Pour être honnête quand j’étais au lycée j’étais totalement déprimée, je détestais mon quotidien et je voulais tout arrêter. Je n’avais aucune attache. Puis un ami m’a donné une guitare et je n’ai jamais pu la lâcher. Il y avait comme une présence rassurante, réconfortante. C’était un tout nouveau monde de création qui venait de s’ouvrir à moi et je n’ose pas imaginer ce qu’il se serait passé sans l’intervention de cet ami.

C’est la même année où tu t’es coupée de toute vie sociale ?

Non cette pause-là s’est passée un peu plus tard. Quand j’avais 25 ans j’ai décidé d’arrêter d’avoir des rendez-vous. Jusque-là j’avais toujours été en couple et je ne voulais plus aucune trace d’amour dans ma vie : pas de baisers, pas de sentiments. Il fallait que je me concentre sur moi-même et sur ce que je comptais faire de mon avenir. Étrangement ça m’a libéré et aidé à devenir beaucoup plus sociable. En plus d’avoir beaucoup appris sur moi-même, je me suis ouverte sur le monde et sur les autres.

Ton album s’appelle « Chidqueen », c’est quoi le sens ? 

C’est une façon de décrire mon “moi spirituel”. Le mot que j’utilise pour me rappeler qu’il faut de l’assurance pour se remémorer de qui l’on est vraiment, avant que nos esprits ne soient corrompus par les pressions sociales. C’est une perspective mais aussi une destination, un état d’esprit que j’aimerais atteindre. Les enfants font ça très bien, donc j’essaie en quelque sorte d’entraîner ma spiritualité à revenir vers un état d’esprit plus enfantin. C’est aussi pour ça que les chansons de mon album sont autant personnelles, elles reflètent tout le travail intérieur que j’ai eu à réaliser pour en arriver là.

Tu ne te considères pas comme une chanteuse ou une artiste. Tu es quoi alors ?

Une “bullshiteuse”. Je trouve ça insultant pour les vrais chanteurs de me qualifier comme tel : je ne m’entraîne pas tout le temps, je n’ai pas les mêmes capacités… J’essaie juste de composer avec tous les outils qui sont à ma disposition pour faire un travail qui me convient.

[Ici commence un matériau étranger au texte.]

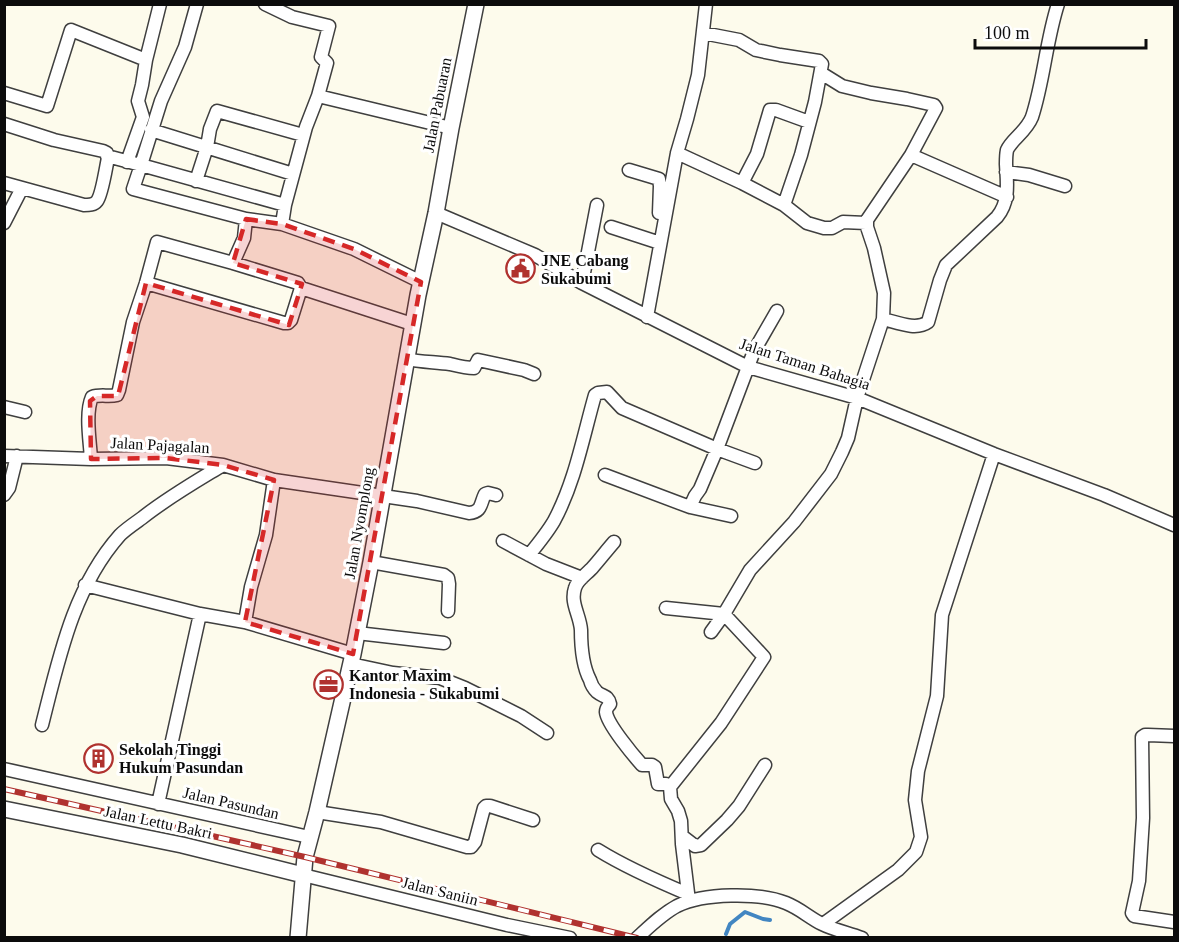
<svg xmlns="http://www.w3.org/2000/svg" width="1179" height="942" font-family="'Times New Roman',serif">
	<rect width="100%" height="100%" fill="#fdfbec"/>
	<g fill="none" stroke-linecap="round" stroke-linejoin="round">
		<!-- stream -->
		<path stroke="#4286c2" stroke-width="4" d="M726 934 730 924 745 912 763 919 770 920"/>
		<defs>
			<path id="minor" d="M265 4 292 17 329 26 321 57 327 63 318 96 451 128
				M703 33 739 40 756 50 780 55 819 61 822 64 815 102 801 155 784 205
				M821 73 842 86 871 93 907 99 934 105 936 108 911 155 867 220V227L874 248 884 293 883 319
				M4 93 47 106 71 30 146 60
				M4 124 54 140 103 151 107 153 108 158C106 167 102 195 97 201 94 205 89 205 84 205L4 183
				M151 130 293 174
				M677 153 742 183 784 205 807 223 824 228H832L843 222 866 223
				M911 155 1007 197
				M107 156 141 165 161 101 185 47 197 4
				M127 162 143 117 138 101 142 85 146 60 160 4
				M629 170 659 179 660 186 659 213
				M1006 172 1029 175 1065 186
				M196 181 207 147 210 129 217 111 303 135
				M742 183 757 154 770 110H776L809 122
				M285 205 282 224 354 249 421 282
				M436 213 535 255 582 283 748 367 857 398 994 454 1104 495 1174 525
				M246 219 282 224
				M4 223 22 188
				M611 227 657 242
				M233 263 244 238 246 219 133 189 141 165 285 205 306 127 318 96
				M582 283 597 205
				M301 288 412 324
				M647 317 677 153 687 119 698 75 706 4
				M406 359C420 362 435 362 450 364 458 366 465 368 474 368L478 360 524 370 534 374
				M4 407 25 412
				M4 456 91 459 166 458 223 465 274 480 417 501 469 513C482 512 480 504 485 494L488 493 496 495
				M91 459C90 441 85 413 92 397 100 394 109 397 117 395L119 390 133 322 146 283 157 242 233 263 298 283 301 288 291 320 288 323H284L146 283
				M605 475 690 507 695 496 700 489 717 449 754 351 777 311
				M4 495 9 488 17 456
				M690 507 731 516
				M503 541 546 564 582 578
				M614 542C607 550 600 559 593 567 587 574 577 580 575 588 570 603 580 615 581 630 581 646 582 665 590 680 591 684 594 689 597 692 603 697 608 695 610 704 608 707 606 708 606 712 607 724 634 756 642 765H652L655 767 658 784H666L670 787 671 799 678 811 681 821 682 844 689 901
				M529 555C538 544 547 533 554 521 575 482 583 437 595 395L598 393 607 392 622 408 717 449 755 463
				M371 562 444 575 448 578 449 584 448 611
				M85 585 200 614 245 622 353 654
				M666 608 724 614 764 657 721 723 670 787
				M245 622 251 587 266 535 274 480
				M711 632 724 614 750 570 794 522 831 474 842 452 848 438 857 398 883 319C896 322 916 331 928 322L940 280 946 265 997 217C1010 201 1007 183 1006 164 1006 160 1006 155 1007 150 1012 139 1026 132 1032 117 1044 80 1046 41 1058 4
				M357 633 444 643
				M351 664 393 673 440 678 465 688 521 716 547 733
				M42 725C59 658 73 588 120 535 126 529 135 523 142 518 167 498 195 482 223 465
				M1174 736 1148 735H1145L1142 737 1143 818 1139 881 1132 913 1134 916 1174 922
				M4 769 309 837
				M158 804 200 614
				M317 812 381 822 467 847H471L475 842 484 808 486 806H490L533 820
				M682 836 695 846 701 845 727 820 739 806 765 765
				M598 850C627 868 657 881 688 894
				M303 875 507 925 570 938
				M823 924 898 870 916 852 921 837 915 800 918 771 937 696 942 615 994 454
				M637 938C650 926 662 914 677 906 703 893 759 892 786 903 799 908 810 918 822 924 834 930 849 933 862 938"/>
			<path id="tertiary" d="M4 809 182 845 303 875
				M298 938 305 857 317 812 353 654 371 562 418 295 436 213 451 128 476 4"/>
		</defs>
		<!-- minor casing -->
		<use href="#minor" stroke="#3f3f3f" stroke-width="15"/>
		<!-- tertiary casing -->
		<use href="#tertiary" stroke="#3f3f3f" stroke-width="18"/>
		<!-- minor -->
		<use href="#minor" stroke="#fff" stroke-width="12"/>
		<!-- tertiary -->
		<use href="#tertiary" stroke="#fff" stroke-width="15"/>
		<defs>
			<path id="rail" d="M4 789 305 857 637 938"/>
		</defs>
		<!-- rail casing -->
		<use href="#rail" stroke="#b0322f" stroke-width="6"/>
		<!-- rail -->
		<use href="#rail" stroke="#fff" stroke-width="4" stroke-dasharray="11" stroke-linecap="butt"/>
	</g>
	<!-- marked area -->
	<path fill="#d62828" fill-opacity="0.2" stroke="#d62828" stroke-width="4.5" stroke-dasharray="12 8" stroke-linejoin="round" d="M246 219 282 224 354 249 421 282 353 654 245 622 274 480 223 465 166 458 91 459 90 401 97 396H118L146 283 289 325 302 284 233 263Z"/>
	<!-- icons -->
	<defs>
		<symbol id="civic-ring" viewBox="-11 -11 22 22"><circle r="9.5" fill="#fff" stroke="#b0322f" stroke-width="1.5"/><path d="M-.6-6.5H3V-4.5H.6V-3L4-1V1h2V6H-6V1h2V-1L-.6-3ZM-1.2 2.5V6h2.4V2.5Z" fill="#b0322f"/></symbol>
		<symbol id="office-ring" viewBox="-11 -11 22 22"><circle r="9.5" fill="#fff" stroke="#b0322f" stroke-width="1.5"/><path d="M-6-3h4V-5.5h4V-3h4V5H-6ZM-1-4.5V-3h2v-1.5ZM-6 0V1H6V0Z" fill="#b0322f"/></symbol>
		<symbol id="building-ring" viewBox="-11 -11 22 22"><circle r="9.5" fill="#fff" stroke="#b0322f" stroke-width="1.5"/><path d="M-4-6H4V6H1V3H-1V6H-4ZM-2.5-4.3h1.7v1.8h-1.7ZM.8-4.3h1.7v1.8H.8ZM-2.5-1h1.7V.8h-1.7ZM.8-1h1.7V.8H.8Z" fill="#b0322f"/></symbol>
	</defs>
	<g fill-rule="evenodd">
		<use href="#civic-ring" x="504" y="252" width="33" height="33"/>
		<use href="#office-ring" x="312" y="668" width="33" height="33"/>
		<use href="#building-ring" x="82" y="742" width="33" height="33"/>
	</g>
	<g text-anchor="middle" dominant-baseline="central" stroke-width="6" stroke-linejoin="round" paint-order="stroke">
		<!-- street labels -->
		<g font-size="16" fill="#0c0c0c" stroke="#fff">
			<text transform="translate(437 105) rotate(-79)">Jalan Pabuaran</text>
			<text transform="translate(805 364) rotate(18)">Jalan Taman Bahagia</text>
			<text transform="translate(160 445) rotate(3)">Jalan Pajagalan</text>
			<text transform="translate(359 523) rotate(-80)">Jalan Nyomplong</text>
			<text transform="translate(231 803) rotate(13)">Jalan Pasundan</text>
			<text transform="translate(158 822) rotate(12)">Jalan Lettu Bakri</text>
			<text transform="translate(440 891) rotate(14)">Jalan Saniin</text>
		</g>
		<!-- poi labels -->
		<g font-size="16" font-weight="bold" fill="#0c0c0c" stroke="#fff" text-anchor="start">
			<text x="541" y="260">JNE Cabang<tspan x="541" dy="18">Sukabumi</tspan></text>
			<text x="349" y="675">Kantor Maxim<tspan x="349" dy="18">Indonesia - Sukabumi</tspan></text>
			<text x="119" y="749">Sekolah Tinggi<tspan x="119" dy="18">Hukum Pasundan</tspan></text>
		</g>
	</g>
	<!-- border -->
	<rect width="1179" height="942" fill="none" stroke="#0c0c0c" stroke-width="12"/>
	<!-- scale -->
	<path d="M975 39v9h171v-9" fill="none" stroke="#0c0c0c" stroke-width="3"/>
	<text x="984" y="39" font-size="18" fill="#0c0c0c" stroke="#ffffff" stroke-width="4.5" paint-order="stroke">100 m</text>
</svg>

En fait c’est surtout la phase de production et le produit final qui comptent, plus que le simple fait que je puisse être une chanteuse ou une joueuse de guitare. J’ai une histoire à raconter et j’essaie de le faire de la meilleure manière possible.

Donc t’es plutôt une raconteuse ?

Oui ça me correspond plus. Des histoires sur l’évolution personnelle, sur le fait de grandir et d’arriver à puiser sa force de sa propre identité pour se sentir moins vulnérable. Tout est une question de choix. Ce qui est marrant c’est que pour moi cette évolution se fait dans l’autre sens : plutôt que de chercher à tous prix à vouloir être une adulte j’essaie de faire le chemin inverse pour me rapprocher de l’état d’esprit enfantin. Les enfants ont un cœur bien plus grand : ils sont plus ouverts, plus honnêtes et intuitifs. Ils ne s’inquiètent pas pour rien, ils savent qui ils sont vraiment et se contentent d’agir sans avoir à se demander s’ils seront jugés ou non.

Quelle est la chanson à laquelle tu t’identifies le plus sur ton album ?

Second Wind. C’est celle que j’aurais le plus souvent besoin de réécouter. Je suis une personne qui se remet tout le temps en question, ce qui peut parfois me mener jusqu’à une absence totale d’ego. Quand j’aurais totalement perdu confiance en moi et que je me sentirai à terre, ce qui arrive beaucoup trop souvent, alors cette chanson sera un bon moyen de me ramener sur de bons rails. Ça peut paraître niais de dire ça mais en tout cas pour moi ça marche.

Le dernier album de Kadhja Bonet “Childqueen” est disponible depuis le 8 juin chez Fat Possum Records.